(Records to process)
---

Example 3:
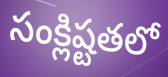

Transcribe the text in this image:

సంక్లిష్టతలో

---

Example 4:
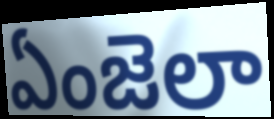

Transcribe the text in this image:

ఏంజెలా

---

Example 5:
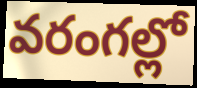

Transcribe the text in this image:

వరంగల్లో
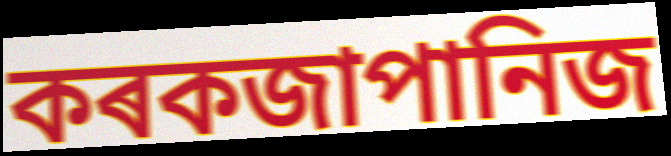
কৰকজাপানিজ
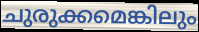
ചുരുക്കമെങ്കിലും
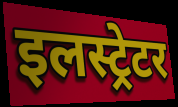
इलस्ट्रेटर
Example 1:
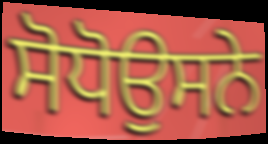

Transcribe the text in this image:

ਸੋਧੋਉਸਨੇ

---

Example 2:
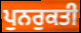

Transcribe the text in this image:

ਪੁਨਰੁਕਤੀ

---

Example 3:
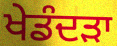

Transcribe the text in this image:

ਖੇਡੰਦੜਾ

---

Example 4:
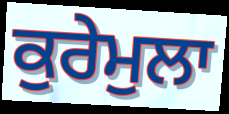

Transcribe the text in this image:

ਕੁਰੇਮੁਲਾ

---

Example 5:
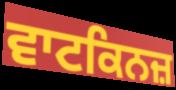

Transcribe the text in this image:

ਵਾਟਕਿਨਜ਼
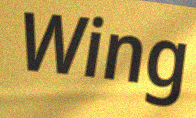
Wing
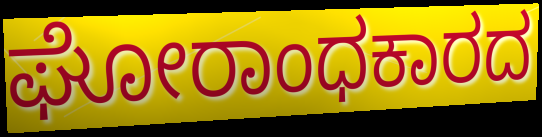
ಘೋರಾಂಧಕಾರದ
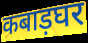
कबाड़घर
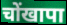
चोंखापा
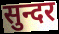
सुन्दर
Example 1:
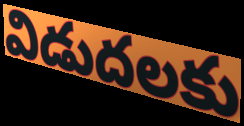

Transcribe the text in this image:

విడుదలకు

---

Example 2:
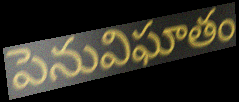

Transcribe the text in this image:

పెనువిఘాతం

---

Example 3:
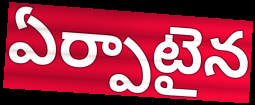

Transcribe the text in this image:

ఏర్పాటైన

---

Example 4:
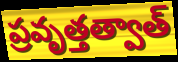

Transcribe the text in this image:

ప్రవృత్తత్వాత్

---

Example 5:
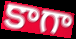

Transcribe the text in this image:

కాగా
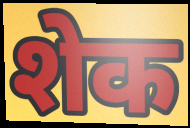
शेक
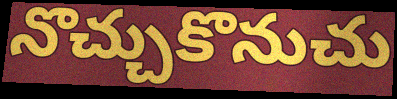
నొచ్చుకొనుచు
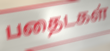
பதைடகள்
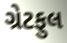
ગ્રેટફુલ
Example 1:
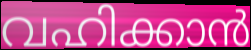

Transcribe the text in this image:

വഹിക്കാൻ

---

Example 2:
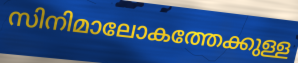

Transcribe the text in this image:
(End Records to process)
■ Required action: Every entry above is to be copied verbatim, with the pictures removed.

■ Answer to the exercise:
---

Example 3:

Transcribe the text in this image:

సంక్లిష్టతలో

---

Example 4:

Transcribe the text in this image:

ఏంజెలా

---

Example 5:

Transcribe the text in this image:

వరంగల్లో
কৰকজাপানিজ
ചുരുക്കമെങ്കിലും
इलस्ट्रेटर
Example 1:

Transcribe the text in this image:

ਸੋਧੋਉਸਨੇ

---

Example 2:

Transcribe the text in this image:

ਪੁਨਰੁਕਤੀ

---

Example 3:

Transcribe the text in this image:

ਖੇਡੰਦੜਾ

---

Example 4:

Transcribe the text in this image:

ਕੁਰੇਮੁਲਾ

---

Example 5:

Transcribe the text in this image:

ਵਾਟਕਿਨਜ਼
Wing
ಘೋರಾಂಧಕಾರದ
कबाड़घर
चोंखापा
सुन्दर
Example 1:

Transcribe the text in this image:

విడుదలకు

---

Example 2:

Transcribe the text in this image:

పెనువిఘాతం

---

Example 3:

Transcribe the text in this image:

ఏర్పాటైన

---

Example 4:

Transcribe the text in this image:

ప్రవృత్తత్వాత్

---

Example 5:

Transcribe the text in this image:

కాగా
शेक
నొచ్చుకొనుచు
பதைடகள்
ગ્રેટફુલ
Example 1:

Transcribe the text in this image:

വഹിക്കാൻ

---

Example 2:

Transcribe the text in this image:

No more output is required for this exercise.